Un important ouragan technologique attend les conseillers, croit Henri-Paul Rousseau. Il a néanmoins livré un vibrant plaidoyer en faveur de la profession lors du Congrès 2017 de l’assurance et de l’investissement.
Le vice-président du conseil de Power Corporation et de la Financière Power a abordé un sujet au cœur des enjeux de l’industrie : le virage numérique, la (re)règlementation et la nécessité de professionnaliser le conseil financier au profit du client.
Selon M. Rousseau, qui a aussi été président et chef de la direction de la Caisse de dépôt et placement du Québec, le conseiller financier fait aujourd’hui face à un « ouragan technologique » alimenté par cinq foyers. Le premier : une puissance de calcul phénoménale disponible partout et à faible coût. Viennent ensuite diverses avancées technologiques, entre autres l’infonuagique, qui réduisent radicalement le cout de créer des entreprises et de servir des clients. Les trois autres foyers sont la connectivité rapide et massive des réseaux, la création massive de données en accélération et les nouvelles attitudes et exigences des consommateurs.
« La numérisation change tous les aspects du métier de conseiller financier : nouveaux produits, nouveaux portefeuilles, nouvelles techniques d’analyse, l’intelligence artificielle, le rôle des réseaux sociaux et de ce qu’on appelle l’omnicanal, et j’en passe. Dorénavant l’information de portefeuille sera disponible en temps réel et par le biais de multiples canaux, tant pour les consommateurs que pour les fournisseurs. À elle seule, l’agrégation des données, également favorisée par les avancées juridiques, a le potentiel de transformer profondément la relation client-conseiller. L’information générée par et sur le client appartiendra exclusivement aux clients. Cet environnement technologique continuera de se développer à une vitesse folle. »
Un tsunami réglementaire
Deuxième perturbation : un « tsunami réglementaire » soulevé par la crise financière mondiale de la fin des années 2000 qui a miné la confiance des épargnants dans le système. Les objectifs des diverses réglementations : stabilité du système, répression des comportements abusifs des opérateurs et meilleure protection des consommateurs. Le Canada et le Québec n’échappent pas à « l’activisme des autorités réglementaires ». Henri-Paul Rousseau donne l’exemple de la dernière proposition des autorités réglementaires canadiennes, désignée comme étant la phase 3 du Modèle de relation client-conseiller (MRCC3), qui fait état d’un élargissement des exigences de divulgation.

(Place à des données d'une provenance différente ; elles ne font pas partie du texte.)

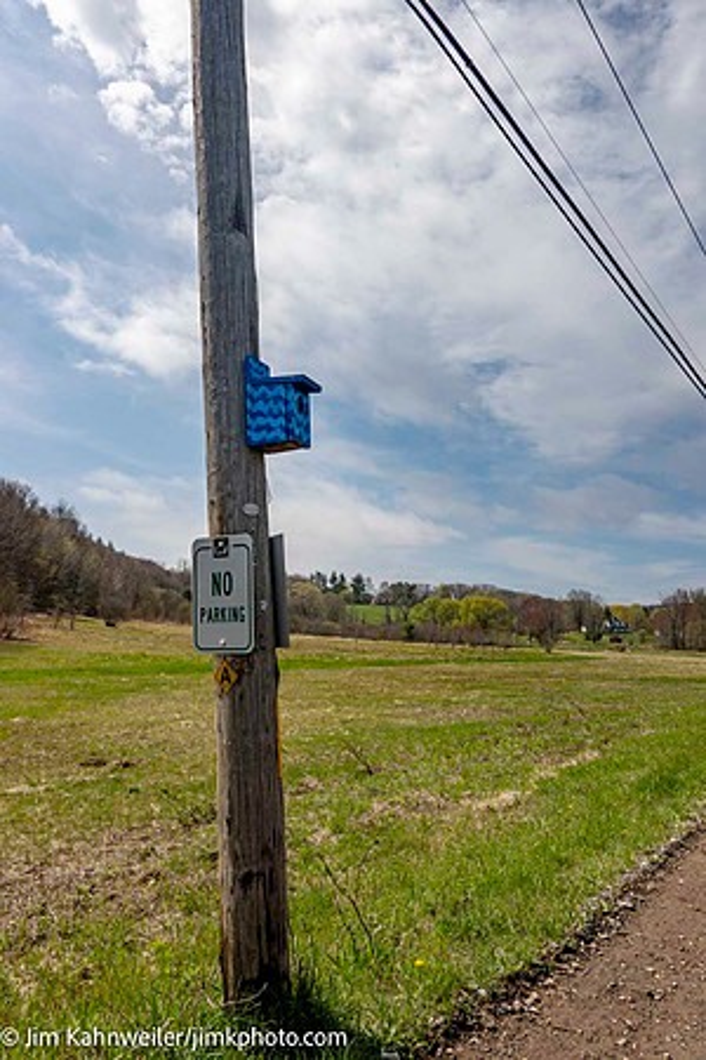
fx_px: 706
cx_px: 353
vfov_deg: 73.7
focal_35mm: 24
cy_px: 530
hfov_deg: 53.1
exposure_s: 1/800
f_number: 6.3
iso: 100
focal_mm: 9
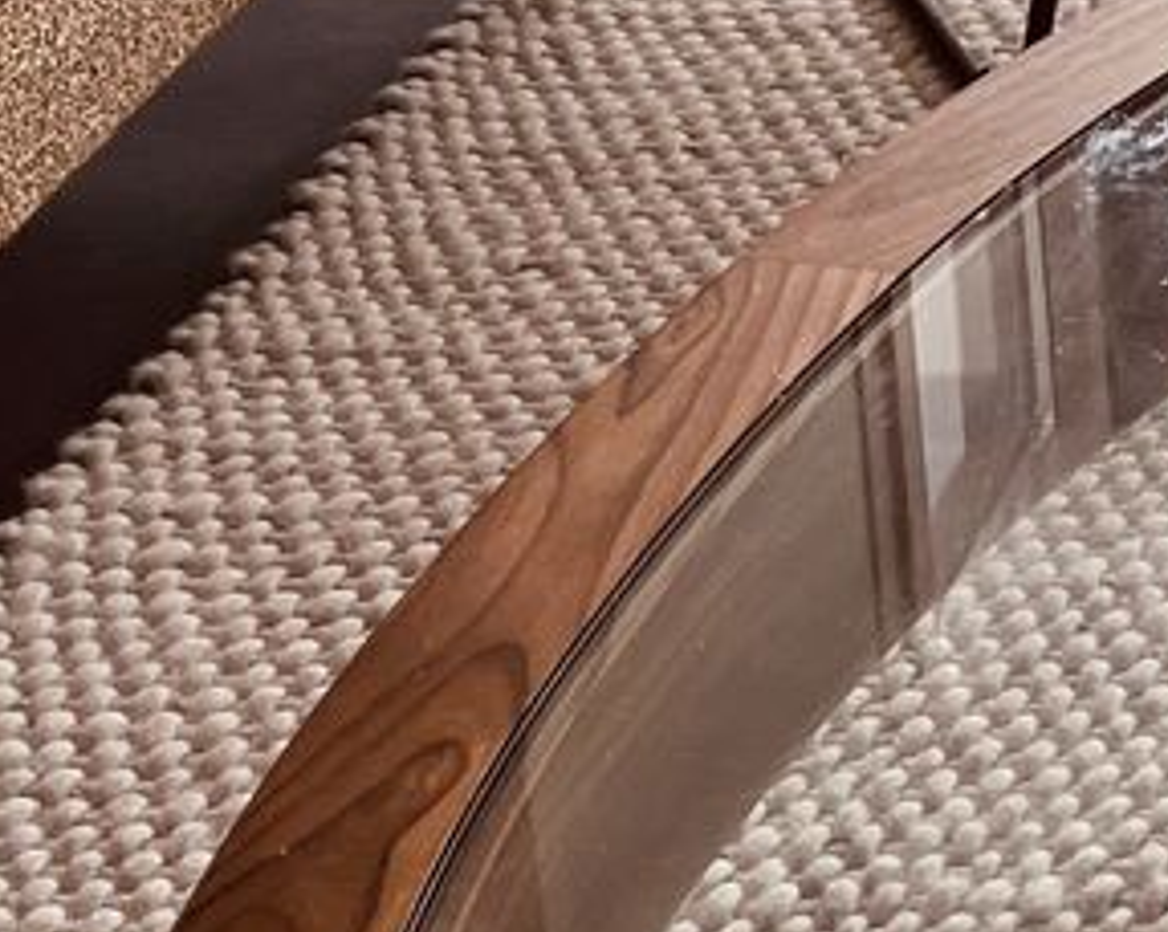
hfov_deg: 12.8
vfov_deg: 11.5
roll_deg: -0.9
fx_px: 4282
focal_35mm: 124
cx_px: 2576
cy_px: -785
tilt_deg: -16.9
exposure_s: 1/121
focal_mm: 5.1
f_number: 1.6
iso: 32
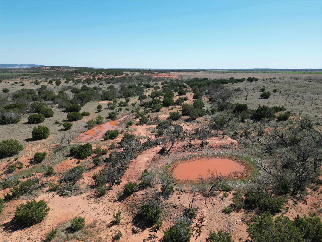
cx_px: 161
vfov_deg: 56.8
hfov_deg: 71.6
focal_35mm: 24
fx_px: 223
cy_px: 121
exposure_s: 1/3000
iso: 140
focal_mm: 6.72
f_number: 1.7
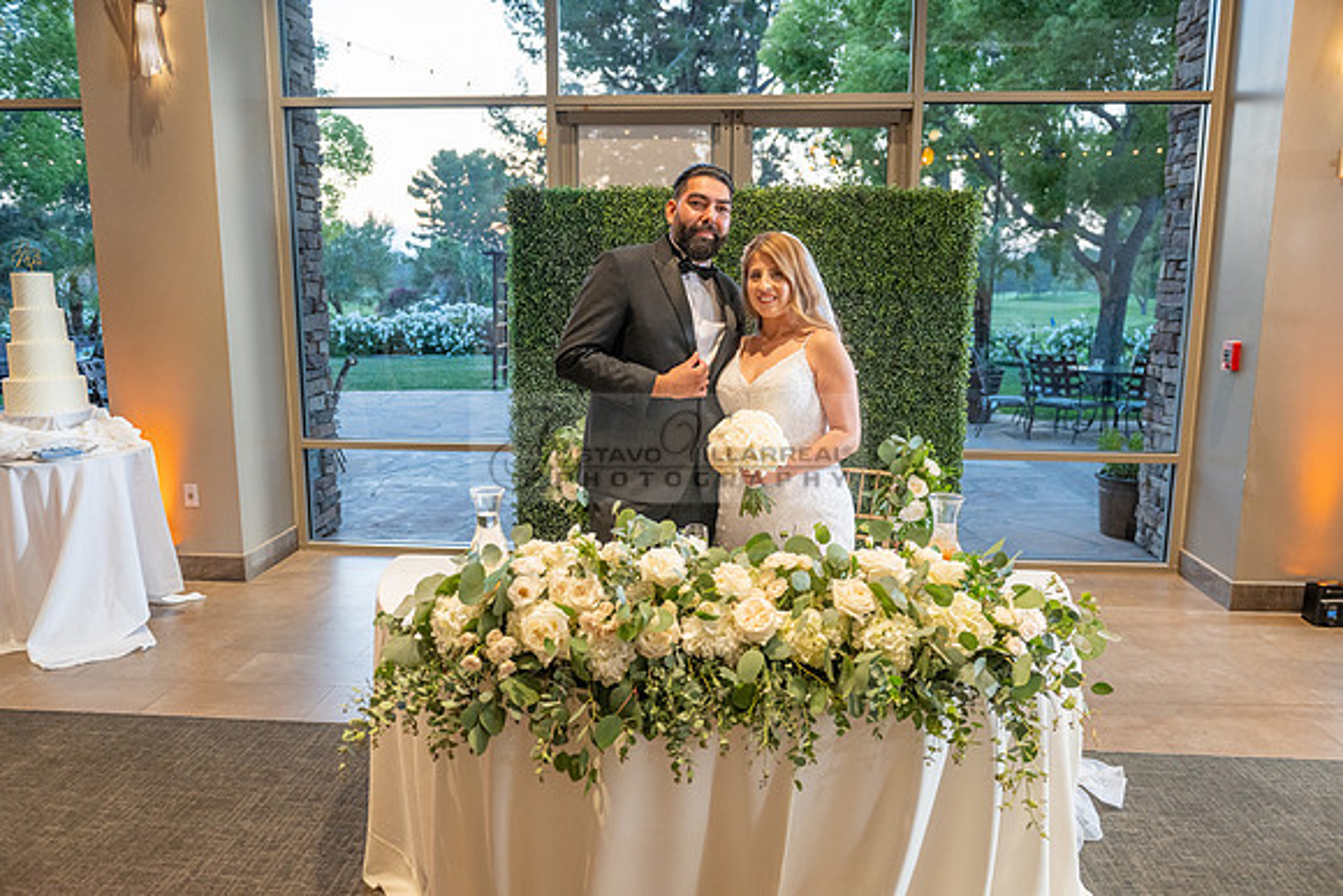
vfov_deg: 48.0
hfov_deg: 67.4
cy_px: 448
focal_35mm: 27
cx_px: 672
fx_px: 1007
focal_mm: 27
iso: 800
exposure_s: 1/200
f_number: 3.5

« Cet activisme ne touche pas que la transparence, précise-t-il. Les obligations des inscrits sont rehaussées, l’encadrement des banques accru, les conflits d’intérêts pourchassés et de nouveaux organismes de réglementation voient le jour. Il n’y aura pas de répit sur ce front non plus. »
La relation client-conseiller en eaux troubles
« Ça brasse dans la relation client-conseiller et ça se comprend ! », dit Henri-Paul Rousseau. Il identifie trois causes en s’appuyant sur des études récentes.
La première : le faible taux de littéracie financière. À peine 42 % des gens possèdent des connaissances minimales en finance. « L’univers des services financiers est un véritable capharnaüm, un méli-mélo de sigles et d’acronymes. C’est trop complexe pour le petit investisseur. Il faut faire un gros ménage là-dedans. »
Deuxième cause : la méfiance des clients à l’égard des conseillers financiers. Un préjugé tenace malgré le fait que 83 % des clients ayant un conseiller se déclarent satisfaits. C’est que 41 % de ceux qui n’en ont pas disent ne pas avoir confiance en la profession. « Parce que fortement médiatisés, les quelques moutons noirs causent un tort considérable à l’image du conseiller. Changer une perception, c’est long ! »
Troisième cause : le faible taux d’utilisation du conseil financier : au Canada, seulement 27 % des ménages qui ne sont pas prêts pour la retraite, 49 % des ménages prêts pour la retraite et 30 % de l’ensemble des ménages. « Le conseiller est confronté à une juxtaposition de défis : prouver sa pertinence, se conformer aux normes et règlements de plus en plus nombreux, coexister avec le conseil automatisé, se développer malgré la croissance de ses coûts et la baisse de ses revenus. Les modèles d’affaires sont-ils les bons ? On peut y voir des menaces pour l’avenir de la profession. Moi, j’y vois surtout des occasions d’affaires pour lesquels le conseiller financier dispose de grands atouts. »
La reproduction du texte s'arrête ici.